We arrived at my brother-in-law’s apartment to find him standing with his walker in the midst of chaos. David and my sister Pat, who had died about a year before, were both extremely neat and orderly. So the chaos was unusual. But then everything was unusual. David’s health had gone down sharply and he wanted to downsize. We had offered to help.
The first thing we noticed was the long stretch of rolled up braided rug, so long it was hard to walk around in that small apartment.
“I need to get rid of this rug,” said David coming right to the point. “You think you can take it to Goodwill?”
It was a big rug for that small apartment, a study in greens. I immediately felt sad that we wouldn’t see it there at David’s any longer. It was an important part of the apartment he and Pat had occupied for years. Many family occasions we’d enjoyed in that home with the rug a center of our seating area–birthday parties, 4th of July gatherings, unplanned visits. I could picture so well Pat almost dancing across the rug with arms wide open to welcome us. It had been part of the furnishing in their big beautiful North Carolina house as well, maybe even their West Virginia house. It wasn’t just part of their house, it was part of their home.
Charles and I looked at each other. We’d been looking for the right rug for our living room in the house where we’d recently moved, a rug with shades of green, a touch of red mingled with tan and gold. Just like this one. I’d always held an affection for braided rugs.

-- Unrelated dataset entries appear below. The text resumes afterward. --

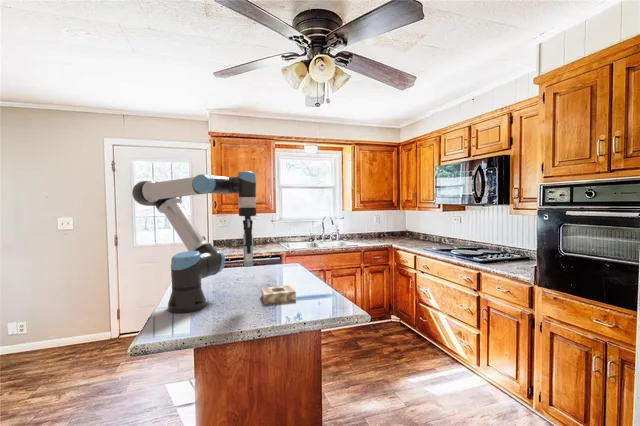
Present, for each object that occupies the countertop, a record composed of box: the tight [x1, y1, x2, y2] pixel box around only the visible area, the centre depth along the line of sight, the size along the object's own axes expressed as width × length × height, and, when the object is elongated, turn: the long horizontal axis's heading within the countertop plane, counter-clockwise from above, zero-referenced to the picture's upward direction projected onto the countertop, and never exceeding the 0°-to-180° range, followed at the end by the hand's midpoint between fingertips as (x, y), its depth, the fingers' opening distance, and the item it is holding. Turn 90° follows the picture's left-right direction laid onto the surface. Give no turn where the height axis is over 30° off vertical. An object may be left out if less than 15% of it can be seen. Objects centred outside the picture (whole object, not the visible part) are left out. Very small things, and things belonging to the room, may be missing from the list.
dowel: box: [242, 233, 254, 268], centre depth 140 cm, size 4×4×14 cm
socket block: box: [260, 284, 297, 305], centre depth 146 cm, size 14×12×4 cm
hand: (248, 259), depth 140 cm, fingers closed on dowel, 4 cm apart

“David, would you mind very much if we took this rug home instead of to Goodwill?” I asked.
Somehow we hauled that van home in our modest van.
The rug took on new life.
Three young teenagers from Uganda spent several days with us not long after we laid the rug down. They were part of a group our church helped sponsor called the Daraja Choir. The program took elementary age children for a year, traveling over much of the U.S. performing at churches and staying in homes. They had lessons each morning at the church with their teacher and performed at the church one night. Their leader, Kaws, prompted them to put on a private show for us–on the rug. It was a memorable occasion for all of us, including several of our grandchildren. I can still see the expressive bright faces of those little boys as they danced and sang Christian songs in their language and in ours.

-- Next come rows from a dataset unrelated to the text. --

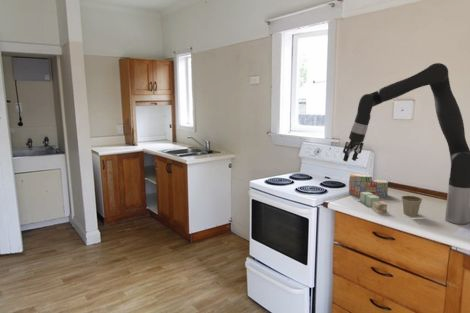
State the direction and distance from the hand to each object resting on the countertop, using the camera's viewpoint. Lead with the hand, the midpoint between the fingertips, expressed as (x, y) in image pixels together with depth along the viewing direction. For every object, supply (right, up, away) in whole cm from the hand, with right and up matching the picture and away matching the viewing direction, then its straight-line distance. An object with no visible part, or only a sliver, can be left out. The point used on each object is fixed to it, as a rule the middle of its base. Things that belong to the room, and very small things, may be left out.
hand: (349, 160), depth 180 cm
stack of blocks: (+18, -22, +22) cm, 36 cm away
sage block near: (+13, -24, +1) cm, 27 cm away
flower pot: (+26, -27, -13) cm, 40 cm away
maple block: (+13, -26, -8) cm, 30 cm away
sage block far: (+12, -23, +7) cm, 27 cm away
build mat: (+13, -24, +4) cm, 28 cm away
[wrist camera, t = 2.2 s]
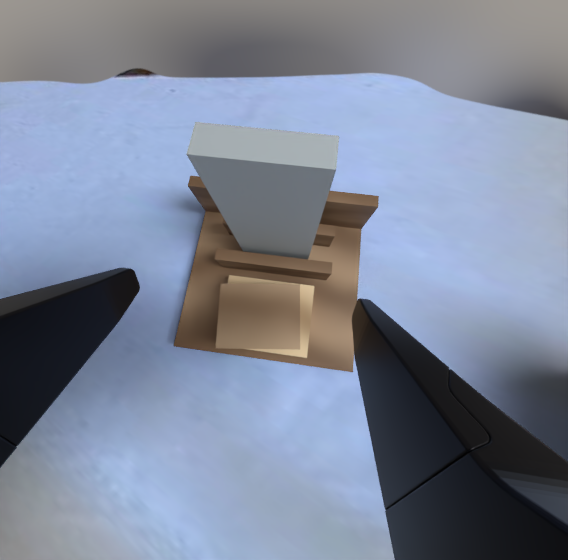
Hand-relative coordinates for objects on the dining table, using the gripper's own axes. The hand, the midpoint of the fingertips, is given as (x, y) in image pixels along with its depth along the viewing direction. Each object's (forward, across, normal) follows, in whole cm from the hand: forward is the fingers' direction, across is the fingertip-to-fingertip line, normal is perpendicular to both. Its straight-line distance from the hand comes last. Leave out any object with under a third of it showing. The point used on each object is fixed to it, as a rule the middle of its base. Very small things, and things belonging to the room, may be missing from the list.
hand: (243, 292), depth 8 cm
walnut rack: (+11, 0, +7) cm, 13 cm away
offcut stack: (+8, 0, +8) cm, 11 cm away
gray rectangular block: (+12, 0, +4) cm, 13 cm away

Our little Charli began taking gymnastics lessons. She practiced and put on shows on the rug almost every day. When her cousin Mattie came to visit they both worked out routines based on movements they had learned and a lot of imagination–and energy! There is a favorite area on the back lawn where they also so their tricks. But the rug is more often the chosen stage.

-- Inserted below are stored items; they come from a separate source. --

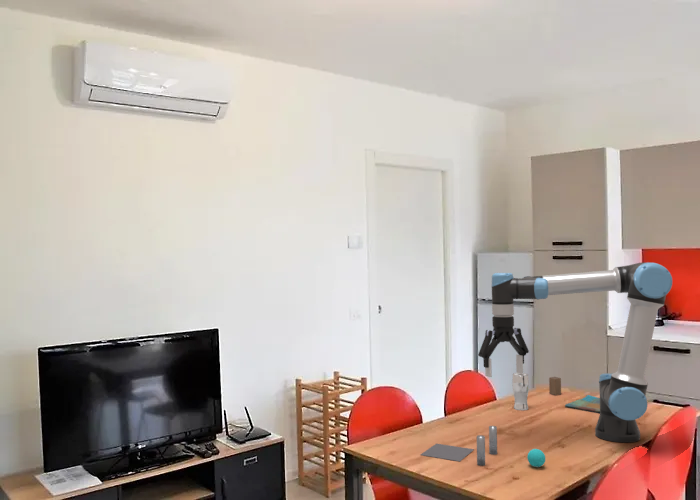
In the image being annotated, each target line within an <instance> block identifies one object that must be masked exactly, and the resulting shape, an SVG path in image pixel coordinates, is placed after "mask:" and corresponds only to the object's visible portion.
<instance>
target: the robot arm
mask: <svg viewBox="0 0 700 500" xmlns="http://www.w3.org/2000/svg"><path fill="white" fill-rule="evenodd" d="M513 275H514V274H513V273H511V272H495V273H493V274H492V276H491V306H492V307H491V308H492V309H491V311H492V315H493V316H492V319H491V320H492V328H493V330H489V329H486V330H485V333H484V335H485V336H484V339H483V341H482V344H481V346H480V349H479V351H478V357H481V358H483V359H482V360H483V368H485V369H484V372H485V377H487V378H492V376H493V375H492V370H493V369H492V358H490V357H491V356H492V354H493V352H494V351H495V350H496V348H497V346H498V345H499V344H500V343H505V342H507V343H509V344H510V345H511V346H512V348H513V349H514V350H515V352H516V353H517V354H516V355H515V359H516V360H515V361H516V364H515V365H516V369H515V370H516V373H520V374H523V373H524V364H525V356H527V354H528V353H530V350H529V348H528V346H527V344H526V342H525V339H524V338H523V335H522V330H521V328H520V327H514V326H515V317H514V315H515V313H514V312H515V308H514V306H515V305H514V300H546V299H547V298H548V297H549V296H555V295H556V296H557V295H571V294H583V293H584V294H585V293H586V294H587V293H600V292H616V293H617V294H623V293H624V294H627V297H626V298H627V300H628V302H629V303H630V307H629V310H628V317H627V321H626V326H625V329H624V330H625V332H624V334H623V335H624V336H623V339H622V340H623V341H622V346H621V351H620V355H619V361H618V366H617V370H616V371H615V372H613V373H607V372H605V373H601V374H600V375H599V378H598V379H599V381H598V383H599V385H598V386H599V398H600V414H599V416H598V420H597V423H596V426H595V430H594V432H595V433H594V434H595V436H596V437H597V438H599V439H601V440H605V441H609V442H615V443H635V442H638V441H640V440H641V431H640V429H639V426H638V423H637V421H636V420H638V419H640V418H642V417H643V416H644V415H645V413H646V411H647V409H648V398H647V397H646V395H647V392H648V391H647V390H648V385H649V384H648V382H647V380H646V379H645V375H646V374H645V373H646V370H647V366H648V360H649V355H650V349H651V345H652V341H653V334H654V330H655V326H656V321H657V315H658V310H659V309H660V308H663V306H665V301H666V298H667V297H666V296H667V295H668V294H669V292H670V291H671V290H672V288H673V276H672V274H671V272H670V271H669V270H668V268H666V267H665V266H663V265H662V264H659V263H656V262H649V261H647V262H645V261H644V262H638V263H637V262H636V263H633V264H629V265H621V266H615V267H614V268H613V269H611V270H610V269H609V270H608V269H607V270H595V271H586V272H583V271H582V272H572V273H560V274H559V273H558V274H548V275H546V274H544V275H536V276H529V275H528V276H523V277H522V278H517V277H514V276H513ZM513 335H514V336H513Z"/></svg>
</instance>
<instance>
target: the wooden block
mask: <svg viewBox="0 0 700 500" xmlns="http://www.w3.org/2000/svg"><path fill="white" fill-rule="evenodd" d="M548 382H549V385H548V386H549V389H548V391H549V395H553V396H561V395H562V379H561V377H557V376H551V377H549V378H548Z"/></svg>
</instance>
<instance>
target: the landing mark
mask: <svg viewBox="0 0 700 500" xmlns="http://www.w3.org/2000/svg"><path fill="white" fill-rule="evenodd" d="M473 451H475V449H474V448H467V447H463V446H455V445H449V444H442V443H435V444H433V445H432V446H431V447H429V448H428V449H426V450H425V451H423V452H422V453H420V454H419V455H420V456H421V457H422V456H424V457H429V458H435V459H441V460H447V461H453V462H458V463H459V462H462V461H463V460H464V459H465V458H466V457H467V456H469V454H471V453H472V452H473Z"/></svg>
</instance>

Then Mattie started dance lessons–pop, tap, and ballet. I love it when she shows us her solo for a recital or when she and Charli use the rug for their various, sometimes unbelievable, activities. They can bend themselves into such wild shapes, I think even a pretzel maker couldn’t compete.
We enjoyed hosting a Bible study in our home for six weeks one year. The rug made our circle cozy and casual for sharing.
At Christmas we all gather around the rug by the Christmas tree after dinner. Charles reads the Christmas story, usually from Luke, but this year he read prophecies of the Messiah from Isaiah. This year Charli read “‘Twas The Night Before Christmas” before we began opening gifts. The grandchildren arranged themselves on the rug for digging into their stockings.
The rug gives nice space for working puzzles. It’s a good place for amateur chiropractors to do their cracking. It’s an ideal place, too, to test out a new robot or lie down and read a book, or practice for a school drama.
The rug has had several houses before ours. Like us, it’s no spring chicken and is somewhat faded. It’s not a magic carpet. But it’s seen many a magical moment as the center of our family and friend gatherings. And as a stage for some wonderful performances.
David came to see us a few months after the rug moved to our house. I gleefully pointed out how his rug fitted so nicely in our living room, how appreciative we were for it. David, not a sentimental person, only shrugged and said something like “That’s good.” To him it was just a rug. To me it is a magical center stage.